** Short exercise **
Repeat the data below word for word, but leave out the pictures.

— Begin Information shown —

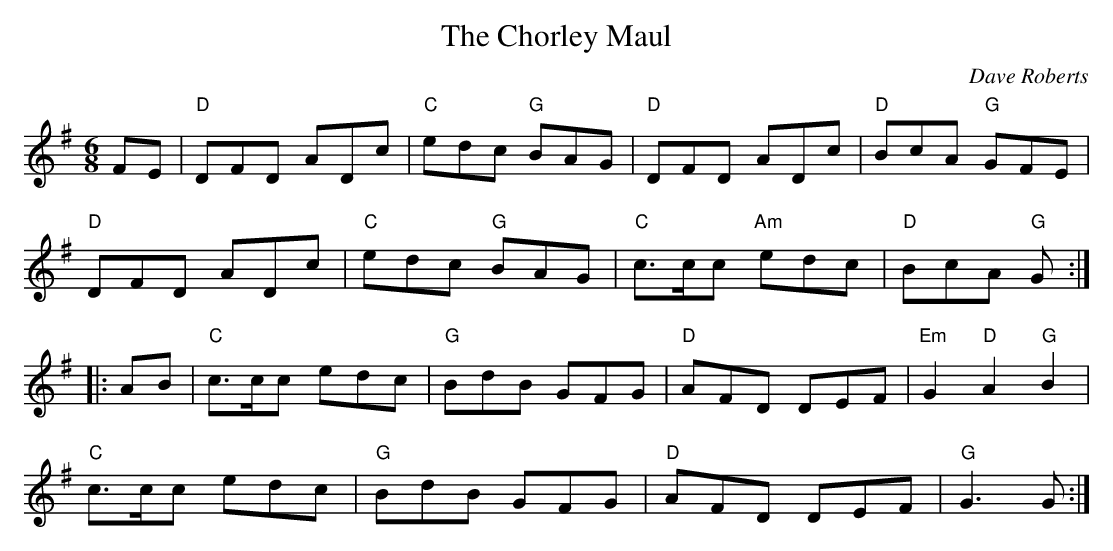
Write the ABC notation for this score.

X:1
T:The Chorley Maul
C:Dave Roberts
M:6/8
K:G
FE | "D"DFD ADc | "C"edc "G"BAG | "D"DFD ADc |"D"BcA "G"GFE |
"D"DFD ADc | "C"edc "G"BAG | "C"c>cc "Am"edc | "D"BcA "G"G :|
|: AB | "C"c>cc edc | "G"BdB GFG | "D"AFD DEF | "Em"G2 "D"A2 "G"B2 |
"C"c>cc edc | "G"BdB GFG | "D"AFD DEF | "G"G3 G :|
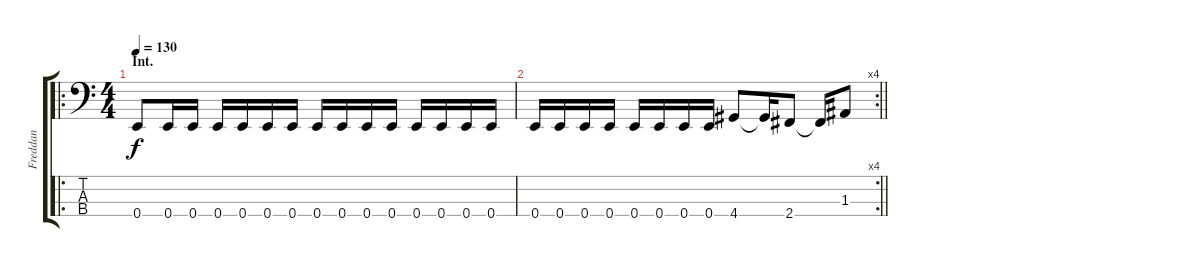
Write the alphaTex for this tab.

\track ("Freddan" "Freddan") {instrument electricbasspick}
\staff {score tabs}
\tuning (G2 D2 A1 E1) {hide}
\ro
\ts (4 4)
\section ("" "Int.")
\tempo 130
\clef f4
\ks c
0.4.8{dy f} 0.4.16 0.4.16 0.4.16 0.4.16 0.4.16 0.4.16 0.4.16 0.4.16 0.4.16 0.4.16 0.4.16 0.4.16 0.4.16 0.4.16 |
\rc 4
\barLineRight lightlight
0.4.16 0.4.16 0.4.16 0.4.16 0.4.16 0.4.16 0.4.16 0.4.16 4.4.8 4.4{t}.16 2.4.8 2.4{t}.16 1.3.8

— End Information shown —

** Result of the task **
Write the ABC notation for this score.

X:1
T:The Chorley Maul
C:Dave Roberts
M:6/8
K:G
FE | "D"DFD ADc | "C"edc "G"BAG | "D"DFD ADc |"D"BcA "G"GFE |
"D"DFD ADc | "C"edc "G"BAG | "C"c>cc "Am"edc | "D"BcA "G"G :|
|: AB | "C"c>cc edc | "G"BdB GFG | "D"AFD DEF | "Em"G2 "D"A2 "G"B2 |
"C"c>cc edc | "G"BdB GFG | "D"AFD DEF | "G"G3 G :|
Write the alphaTex for this tab.

\track ("Freddan" "Freddan") {instrument electricbasspick}
\staff {score tabs}
\tuning (G2 D2 A1 E1) {hide}
\ro
\ts (4 4)
\section ("" "Int.")
\tempo 130
\clef f4
\ks c
0.4.8{dy f} 0.4.16 0.4.16 0.4.16 0.4.16 0.4.16 0.4.16 0.4.16 0.4.16 0.4.16 0.4.16 0.4.16 0.4.16 0.4.16 0.4.16 |
\rc 4
\barLineRight lightlight
0.4.16 0.4.16 0.4.16 0.4.16 0.4.16 0.4.16 0.4.16 0.4.16 4.4.8 4.4{t}.16 2.4.8 2.4{t}.16 1.3.8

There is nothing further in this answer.